March 3, 1999 underwent resection of the terminal ileum and right colon. Pathology showed moderate to poorly differentiated carcinoma with mucin production invading through the muscularis to the adventitial fat. 32 lymph nodes sampled none with metastatic disease. The circumferential distal margins and proximal margins were clear. He was seen by Dr. Brian tutor and assessed to have high risk stage II disease and was treated with 5-fluorouracil daily for 5 days every 4 weeks for a total duration of 6 months. This was complicated with a delay secondary to cholecystitis and ileus.. He was followed regularly by Dr. Tutors team until June 2009.

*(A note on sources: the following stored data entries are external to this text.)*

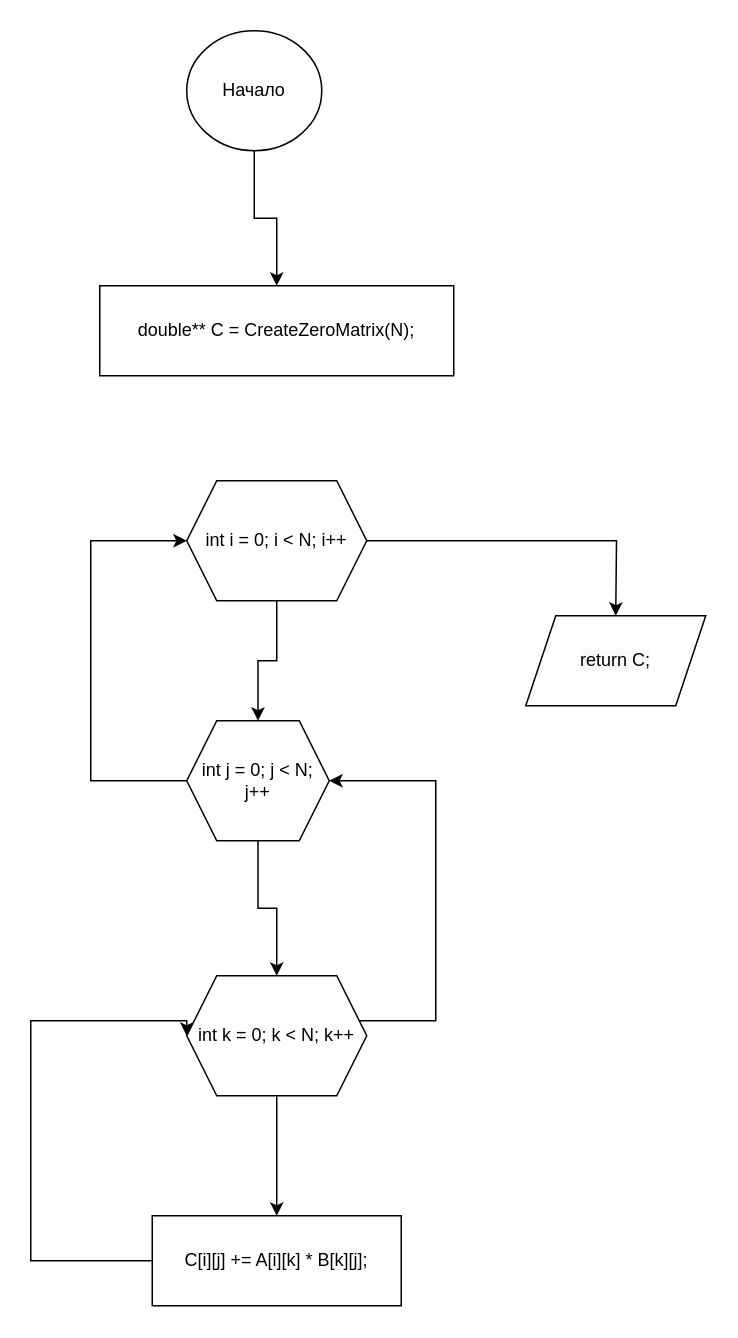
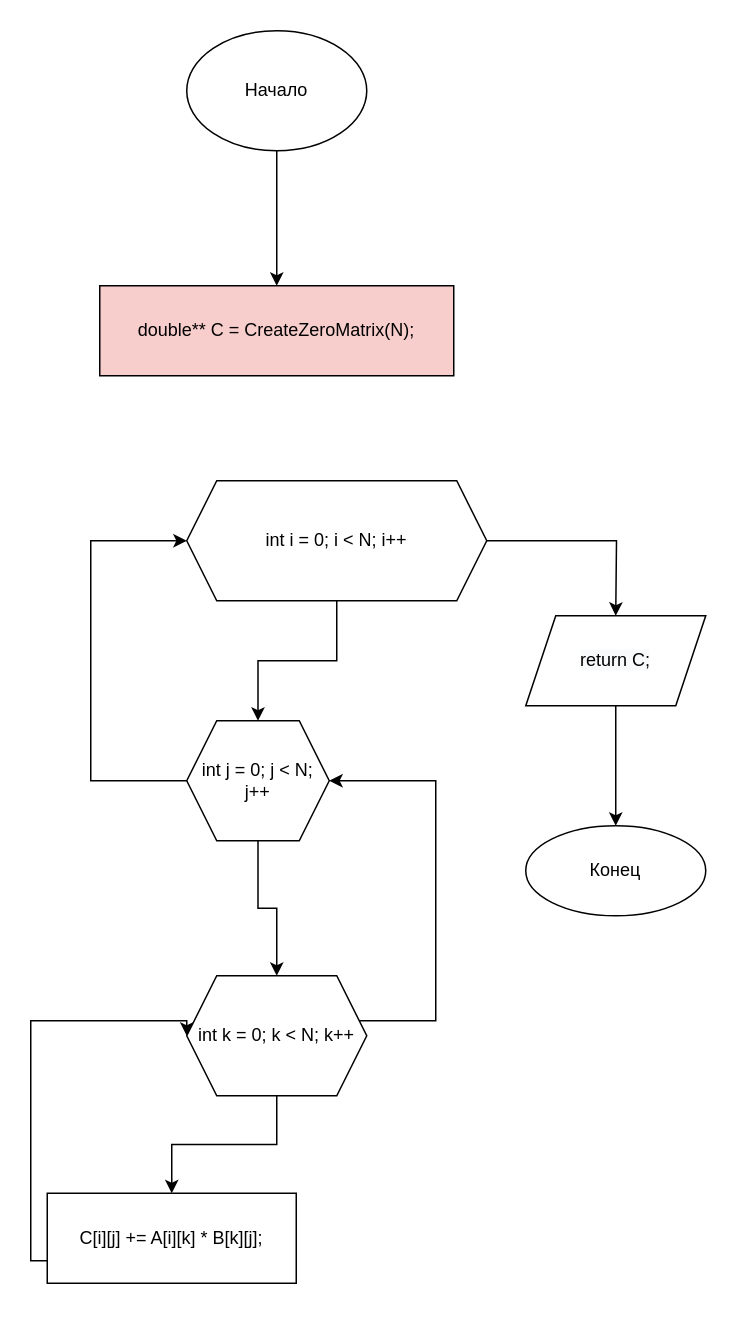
  <mxCell id="0" />
  <mxCell id="1" parent="0" />
  <mxCell id="2" value="" style="edgeStyle=orthogonalEdgeStyle;rounded=0;orthogonalLoop=1;jettySize=auto;html=1;" parent="1" source="3" target="4" edge="1"><mxGeometry relative="1" as="geometry" /></mxCell>
- <mxCell id="3" value="Начало" style="ellipse;whiteSpace=wrap;html=1;" parent="1" vertex="1"><mxGeometry x="124" y="20" width="90" height="80" as="geometry" /></mxCell>
- <mxCell id="4" value="double** C = CreateZeroMatrix(N);" style="whiteSpace=wrap;html=1;" parent="1" vertex="1"><mxGeometry x="66" y="190" width="236" height="60" as="geometry" /></mxCell>
+ <mxCell id="3" value="Начало" style="ellipse;whiteSpace=wrap;html=1;" parent="1" vertex="1"><mxGeometry x="124" y="20" width="120" height="80" as="geometry" /></mxCell>
+ <mxCell id="4" value="double** C = CreateZeroMatrix(N);" style="whiteSpace=wrap;html=1;fillColor=#f8cecc;" parent="1" vertex="1"><mxGeometry x="66" y="190" width="236" height="60" as="geometry" /></mxCell>
  <mxCell id="5" value="" style="edgeStyle=orthogonalEdgeStyle;rounded=0;orthogonalLoop=1;jettySize=auto;html=1;" parent="1" source="7" target="10" edge="1"><mxGeometry relative="1" as="geometry" /></mxCell>
  <mxCell id="6" style="edgeStyle=orthogonalEdgeStyle;rounded=0;orthogonalLoop=1;jettySize=auto;html=1;" edge="1" parent="1" source="7"><mxGeometry relative="1" as="geometry"><mxPoint x="410" y="410" as="targetPoint" /></mxGeometry></mxCell>
- <mxCell id="7" value="int i = 0; i &lt; N; i++" style="shape=hexagon;perimeter=hexagonPerimeter2;whiteSpace=wrap;html=1;fixedSize=1;" parent="1" vertex="1"><mxGeometry x="124" y="320" width="120" height="80" as="geometry" /></mxCell>
+ <mxCell id="7" value="int i = 0; i &lt; N; i++" style="shape=hexagon;perimeter=hexagonPerimeter2;whiteSpace=wrap;html=1;fixedSize=1;" parent="1" vertex="1"><mxGeometry x="124" y="320" width="200" height="80" as="geometry" /></mxCell>
  <mxCell id="8" value="" style="edgeStyle=orthogonalEdgeStyle;rounded=0;orthogonalLoop=1;jettySize=auto;html=1;" parent="1" source="10" target="13" edge="1"><mxGeometry relative="1" as="geometry" /></mxCell>
  <mxCell id="9" style="edgeStyle=orthogonalEdgeStyle;rounded=0;orthogonalLoop=1;jettySize=auto;html=1;entryX=0;entryY=0.5;entryDx=0;entryDy=0;" parent="1" source="10" target="7" edge="1"><mxGeometry relative="1" as="geometry"><mxPoint x="60" y="350" as="targetPoint" /><Array as="points"><mxPoint x="60" y="520" /><mxPoint x="60" y="360" /></Array></mxGeometry></mxCell>
  <mxCell id="10" value="int j = 0; j &lt; N; j++" style="shape=hexagon;perimeter=hexagonPerimeter2;whiteSpace=wrap;html=1;fixedSize=1;" parent="1" vertex="1"><mxGeometry x="124" y="480" width="95" height="80" as="geometry" /></mxCell>
  <mxCell id="11" value="" style="edgeStyle=orthogonalEdgeStyle;rounded=0;orthogonalLoop=1;jettySize=auto;html=1;" parent="1" source="13" target="15" edge="1"><mxGeometry relative="1" as="geometry" /></mxCell>
  <mxCell id="12" style="edgeStyle=orthogonalEdgeStyle;rounded=0;orthogonalLoop=1;jettySize=auto;html=1;entryX=1;entryY=0.5;entryDx=0;entryDy=0;" parent="1" source="13" target="10" edge="1"><mxGeometry relative="1" as="geometry"><mxPoint x="310" y="520" as="targetPoint" /><Array as="points"><mxPoint x="290" y="680" /><mxPoint x="290" y="520" /></Array></mxGeometry></mxCell>
  <mxCell id="13" value="int k = 0; k &lt; N; k++" style="shape=hexagon;perimeter=hexagonPerimeter2;whiteSpace=wrap;html=1;fixedSize=1;" parent="1" vertex="1"><mxGeometry x="124" y="650" width="120" height="80" as="geometry" /></mxCell>
  <mxCell id="14" style="edgeStyle=orthogonalEdgeStyle;rounded=0;orthogonalLoop=1;jettySize=auto;html=1;entryX=0;entryY=0.5;entryDx=0;entryDy=0;" parent="1" source="15" target="13" edge="1"><mxGeometry relative="1" as="geometry"><mxPoint x="50" y="670" as="targetPoint" /><Array as="points"><mxPoint x="20" y="840" /><mxPoint x="20" y="680" /></Array></mxGeometry></mxCell>
- <mxCell id="15" value="C[i][j] += A[i][k] * B[k][j];" style="whiteSpace=wrap;html=1;" parent="1" vertex="1"><mxGeometry x="101" y="810" width="166" height="60" as="geometry" /></mxCell>
+ <mxCell id="15" value="C[i][j] += A[i][k] * B[k][j];" style="whiteSpace=wrap;html=1;" parent="1" vertex="1"><mxGeometry x="31" y="795" width="166" height="60" as="geometry" /></mxCell>
+ <mxCell id="16" value="" style="edgeStyle=orthogonalEdgeStyle;rounded=0;orthogonalLoop=1;jettySize=auto;html=1;" edge="1" parent="1" source="17" target="18"><mxGeometry relative="1" as="geometry" /></mxCell>
  <mxCell id="17" value="&#10;&#10;&lt;span style=&quot;color: rgb(0, 0, 0); font-family: helvetica; font-size: 12px; font-style: normal; font-weight: 400; letter-spacing: normal; text-align: center; text-indent: 0px; text-transform: none; word-spacing: 0px; background-color: rgb(248, 249, 250); display: inline; float: none;&quot;&gt;return C;&lt;/span&gt;&#10;&#10;" style="shape=parallelogram;perimeter=parallelogramPerimeter;whiteSpace=wrap;html=1;fixedSize=1;" vertex="1" parent="1"><mxGeometry x="350" y="410" width="120" height="60" as="geometry" /></mxCell>
+ <mxCell id="18" value="Конец" style="ellipse;whiteSpace=wrap;html=1;" vertex="1" parent="1"><mxGeometry x="350" y="550" width="120" height="60" as="geometry" /></mxCell>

December 13, 2009 CT abdomen and pelvis showed changes of extensive pancreatitis with extensive retroperitoneal fluid similar to exam prior that same day. Possible developing pseudocyst in the anterior body of the pancreas near the pancreatic head, fatty liver and diverticulosis. He suffered with peritonitis requiring surgery and hospitalization and recovery until 2010.
April 6, 2010 CT scan of abdomen and pelvis showed significant interval decrease in size and the previously noted pseudocyst/fluid collections. Minimal fluid adjacent to the tail of the pancreas anterior to the body of the pancreas and inferior to the duodenum. Fat stranding adjacent to the tail of the pancreas and possible fluid in the left paracolic gutter noted.
April 11, 2019 nuclear medicine parathyroid scan with SPECT showed no abnormal sestamibi uptake within the inferior aspect of the right lobe of the liver which corresponded to the lesion on the previous ultrasound.
September 9, 2021 CT scan abdomen and pelvis because of abdominal pain in the left lower quadrant. * Retroperitoneal and portacaval lymphadenopathy with surrounding fat stranding. An soft tissue deposit versus additional enlarged lymph node is seen within the central mesentery near the greater curvature of the stomach, with multiple tiny satellite lesions. These findings are suggestive of metastasis given known history of colon cancer. * Postoperative change of the right hemicolon. No definite nodular enhancement at the resection site. No appreciable liver mass.
September 10, 2021 saw his primary care provider with persistent abdominal pain and biopsy was ordered.